DOCUMENT SEGMENT:
▼▼▼
Kentucky Derby Trail: Odd Man In
Photo: Coglianese Photos
Majestic Warrior is one of several Derby 134 hopefuls from the Bill Mott barn.
You know it’s early when you start carving into the Kentucky Derby Presented by Yum! Brands (gr. I) before your Thanksgiving turkey, but this is a good time to start evaluating the 2-year-olds and get a jump on this week’s grade II Remsen and Kentucky Jockey Club Stakes and grade III Hollywood Prevue.

Nick Zito is loaded this year, as is Todd Pletcher to a lesser degree, but what’s this: Bill Mott with a bevy of juveniles? Could this be a watershed year for the Hall of Fame trainer, who has managed to send only four horses to Churchill Downs on the first Saturday in May? And, by the way, his best showing was Favorite Trick’s eighth-place finish in 1998. Whether it is or not, it does add a new dimension to the Derby trail, having the new-look Mott as a potential major force.
▲▲▲
RECORDED DATA:
▼▼▼
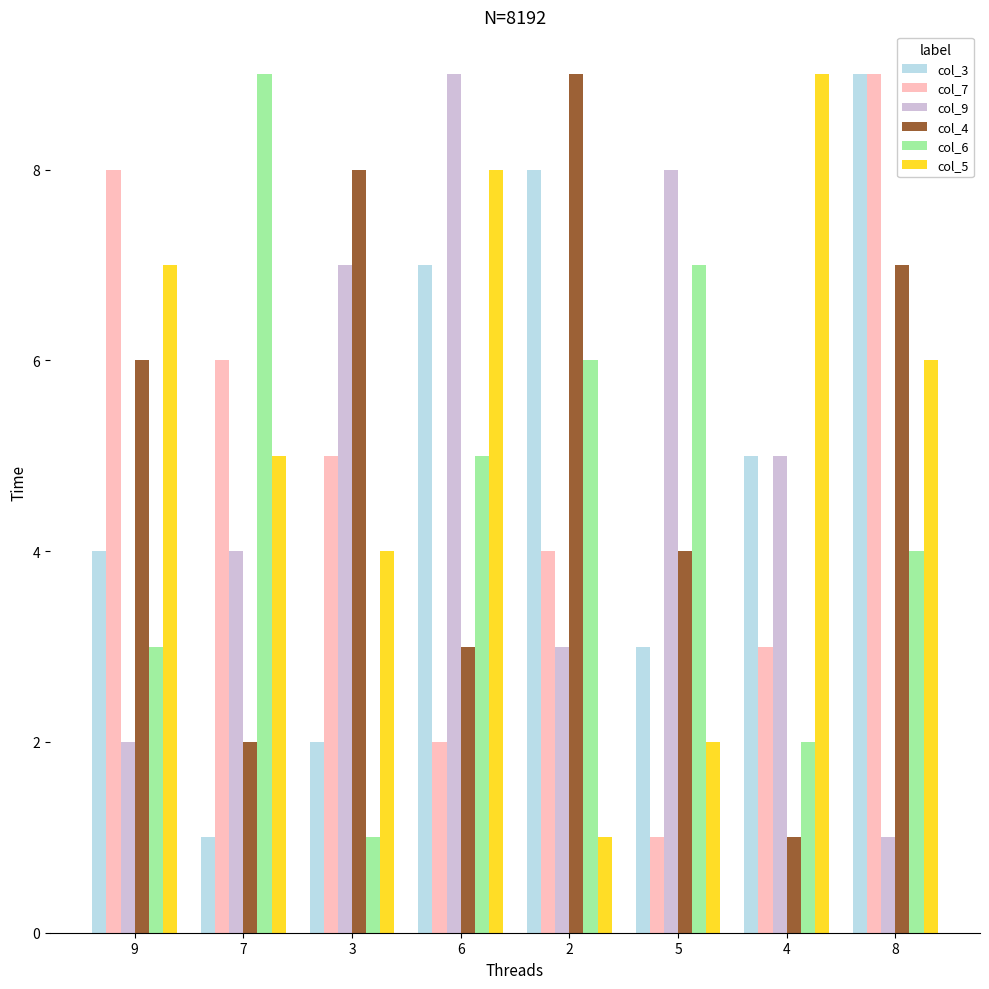

What is the smallest value displayed?

1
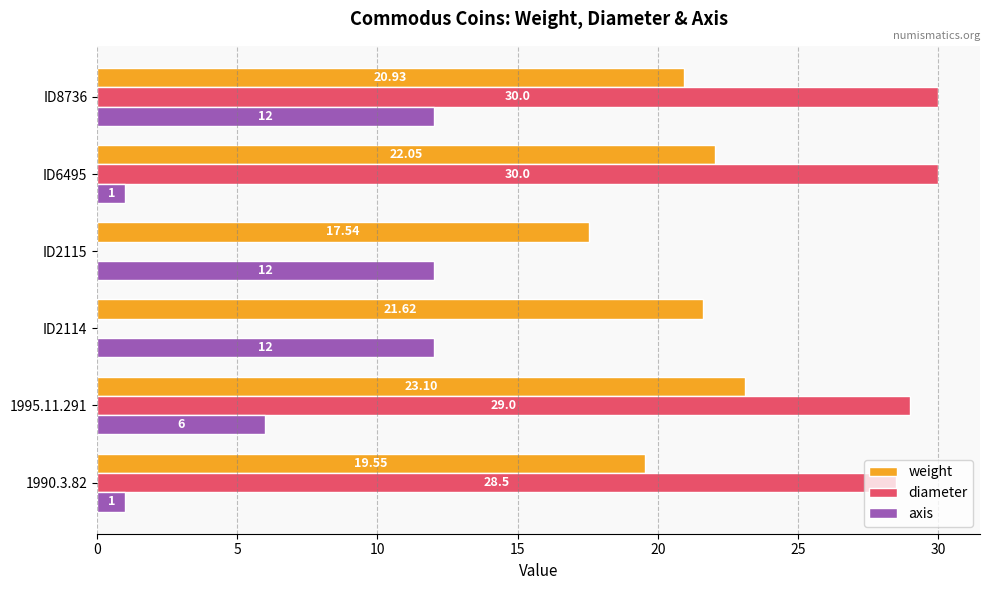

Which series has the largest range (max minus min)?

diameter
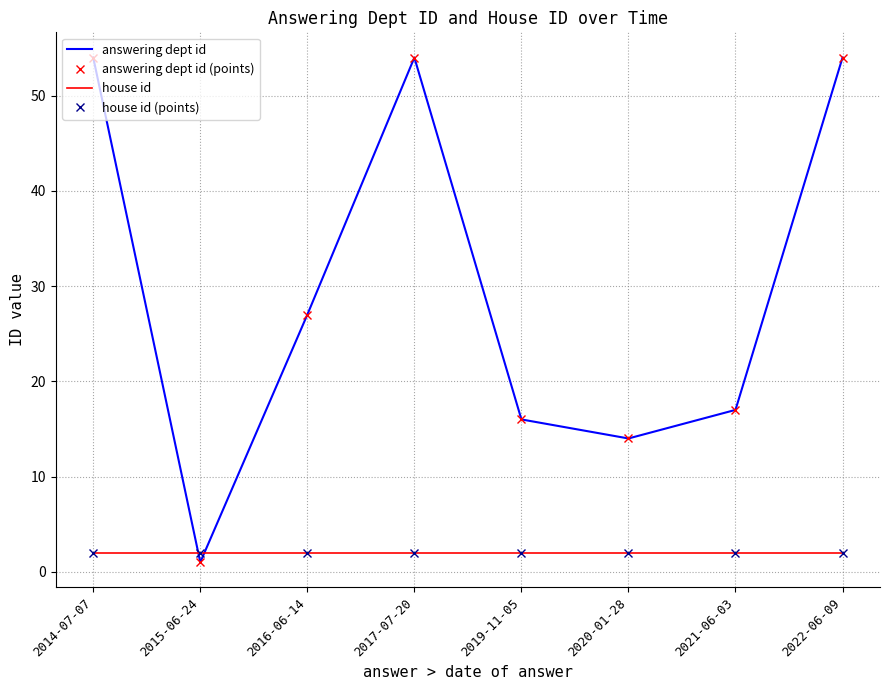

What position from the left is 2020-01-28?

6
▲▲▲
EXERCISES:
1. Condense the paragraph of the Derby trail article that begins "Nick Zito is loaded this year" into a shorter version that keeps its main facts.
2. From the Derby trail article, extract the passage from "You know it’s" up to and including "III Hollywood Prevue.", word for word.

ANSWERS BY TASK:
1. Nick Zito has a strong group of juveniles this year, and Todd Pletcher does to a lesser degree. Unexpectedly, Hall of Fame trainer Bill Mott also has several. Mott has sent only four horses to the Kentucky Derby, and his best result was Favorite Trick's eighth-place finish in 1998. Whether or not this proves a watershed year for him, a new-look Mott as a potential major force adds a new dimension to the Derby trail.

2.
You know it’s early when you start carving into the Kentucky Derby Presented by Yum! Brands (gr. I) before your Thanksgiving turkey, but this is a good time to start evaluating the 2-year-olds and get a jump on this week’s grade II Remsen and Kentucky Jockey Club Stakes and grade III Hollywood Prevue.